Wireless microphones are as key to live AV productions as they are to broadcasting. Sennheiser will be showcasing the fifth generation of its Evolution systems, which include the EW-DP fully digital UHF wireless mic that now features a new portable design. 

The EW-DP EK receiver offers a magnetic stacking system, which can be controlled remotely using the Smart Assist app. New for this year is the EW-DP SKP plug-on transmitter, due to be launched in late October. This is designed to turn any wired XLR microphone into a wireless unit and also features a recording function.

Sound Devices is to highlight the latest additions to its Astral range of wireless products, which is intended to be a complete ecosystem of devices to streamline wireless audio processes.
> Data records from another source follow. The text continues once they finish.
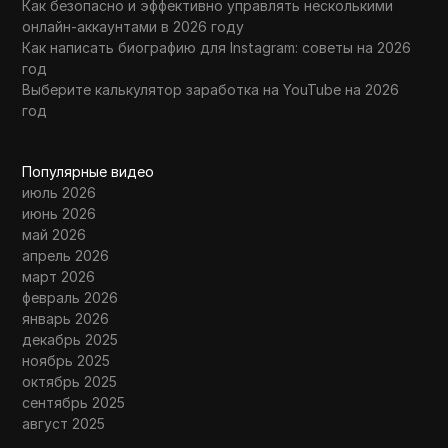
Как безопасно и эффективно управлять несколькими
онлайн-аккаунтами в 2026 году
Как написать биографию для Instagram: советы на 2026
год
Выберите калькулятор заработка на YouTube на 2026
год
Популярные видео
июль 2026
июнь 2026
май 2026
апрель 2026
март 2026
февраль 2026
январь 2026
декабрь 2025
ноябрь 2025
октябрь 2025
сентябрь 2025
август 2025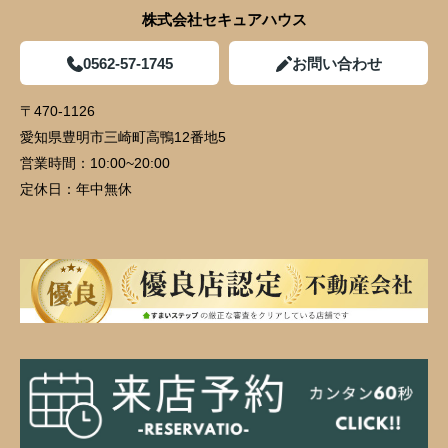
株式会社セキュアハウス
0562-57-1745
お問い合わせ
〒470-1126
愛知県豊明市三崎町高鴨12番地5
営業時間：
10:00~20:00
定休日：
年中無休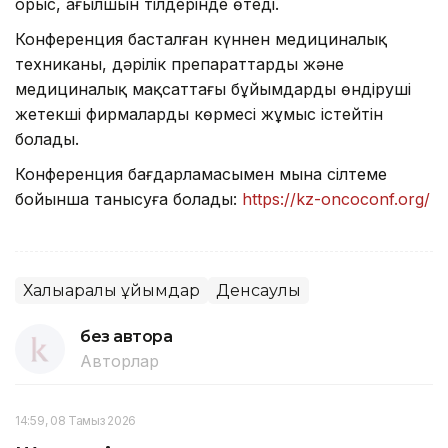
орыс, ағылшын тілдерінде өтеді.
Конференция басталған күннен медициналық
техниканы, дәрілік препараттарды және
медициналық мақсаттағы бұйымдарды өндіруші
жетекші фирмалардың көрмесі жұмыс істейтін
болады.
Конференция бағдарламасымен мына сілтеме
бойынша танысуға болады:
https://kz-oncoconf.org/
Халықаралық ұйымдар
Денсаулық
без автора
Авторлар
14:59, 08 Тамыз 2026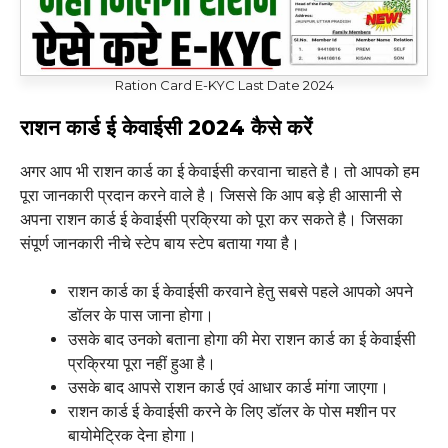
Ration Card E-KYC Last Date 2024
राशन कार्ड ई केवाईसी 2024 कैसे करें
अगर आप भी राशन कार्ड का ई केवाईसी करवाना चाहते है। तो आपको हम
पूरा जानकारी प्रदान करने वाले है। जिससे कि आप बड़े ही आसानी से
अपना राशन कार्ड ई केवाईसी प्रक्रिया को पूरा कर सकते है। जिसका
संपूर्ण जानकारी नीचे स्टेप बाय स्टेप बताया गया है।
राशन कार्ड का ई केवाईसी करवाने हेतु सबसे पहले आपको अपने
डॉलर के पास जाना होगा।
उसके बाद उनको बताना होगा की मेरा राशन कार्ड का ई केवाईसी
प्रक्रिया पूरा नहीं हुआ है।
उसके बाद आपसे राशन कार्ड एवं आधार कार्ड मांगा जाएगा।
राशन कार्ड ई केवाईसी करने के लिए डॉलर के पोस मशीन पर
बायोमेट्रिक देना होगा।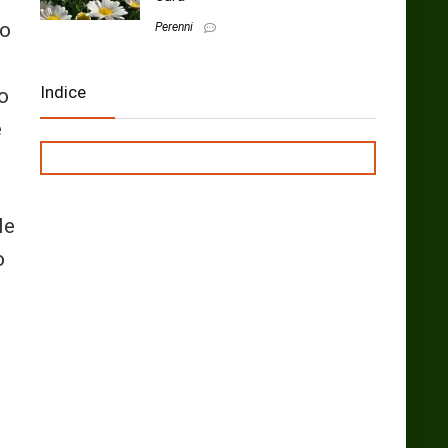
no
Perenni
Indice
o
e
le
o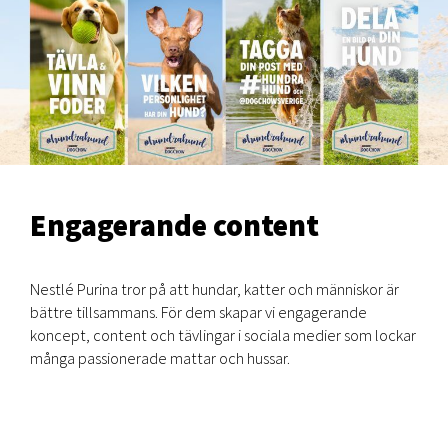
Engagerande content
Nestlé Purina tror på att hundar, katter och människor är
bättre tillsammans. För dem skapar vi engagerande
koncept, content och tävlingar i sociala medier som lockar
många passionerade mattar och hussar.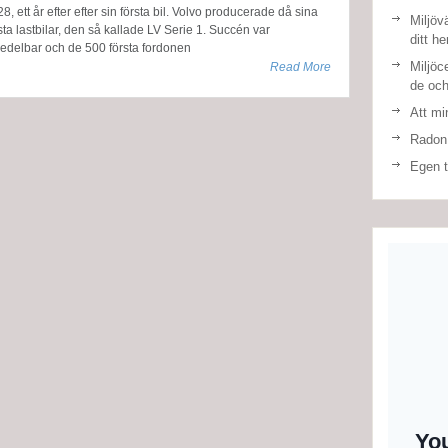
8, ett år efter efter sin första bil. Volvo producerade då sina
Miljöv
sta lastbilar, den så kallade LV Serie 1. Succén var
ditt h
edelbar och de 500 första fordonen
Miljöce
Read More
de och
Att mi
Radon
Egen t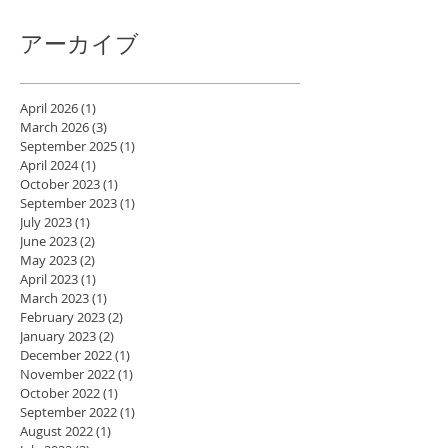
アーカイブ
April 2026
(1)
1 post
March 2026
(3)
3 posts
September 2025
(1)
1 post
April 2024
(1)
1 post
October 2023
(1)
1 post
September 2023
(1)
1 post
July 2023
(1)
1 post
June 2023
(2)
2 posts
May 2023
(2)
2 posts
April 2023
(1)
1 post
March 2023
(1)
1 post
February 2023
(2)
2 posts
January 2023
(2)
2 posts
December 2022
(1)
1 post
November 2022
(1)
1 post
October 2022
(1)
1 post
September 2022
(1)
1 post
August 2022
(1)
1 post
Among these are the A20-TX digital wireless body pack transmitter, A20-Nexus and A20-Nexus Go multichannel true diversity wireless receivers, which have 169-1525 MHz global tuning range through Sound Devices’ proprietary SpectraBand technology.

In the last few years wireless mic manufacturers have been introducing technologies to optimise reduced frequency spectrum. To this end Shure will demonstrate the Axient Digital AD600 spectrum manager, WAVETOOL and the recent upgrade to Shure Software, the Wireless Workbench 7.

AoIP is now well-established in both AV and broadcast, with Audinate Dante as the dominant format. During IBC, Audinate will show Dante Connect, a suite of software applications for cloud-based broadcast production, and the Dante AV range of hardware and software systems that enable manufacturers and end users to add networked video to the Dante platform.

Intercom is an area of audio where IP has made a particular impact, which is reflected in major manufacturers continuing to introduce products featuring the technology. Clear-Com’s latest advances in IP include the Eclipse HX Digital Matrix intercom system, which includes Dynam-EC real-time production software and the new 2X10 Touch desktop touchscreen panel. Demos will be given of the IP-based Arcadia Central Station, key to which is the HXII-DPL Powerline IP interface that connects Arcadia to a HelixNet digital network systems.

RTS is moving on with IP through the DSPK-4 digital speaker station, a new addition to the Digital Partyline range. The DSPK-4 is an IP-based wired speaker station with four channels of talk/listen. Users are able to work using either a microphone and speaker set-up or headset, connecting over standard Ethernet or, in the case of headsets, Bluetooth. The DSPK-4 can be used as either a digital party line device and connects to an OMS (OMNEO Main Station) or a matrix key panel for point-to-point communications.

Overall, expect to see more traditional AV-facing manufacturers promoting their broadcast products at IBC 2023, as the lines between AV and broadcast continue to blur. 

IBC 2023: September  15-18 at the Amsterdam RAI.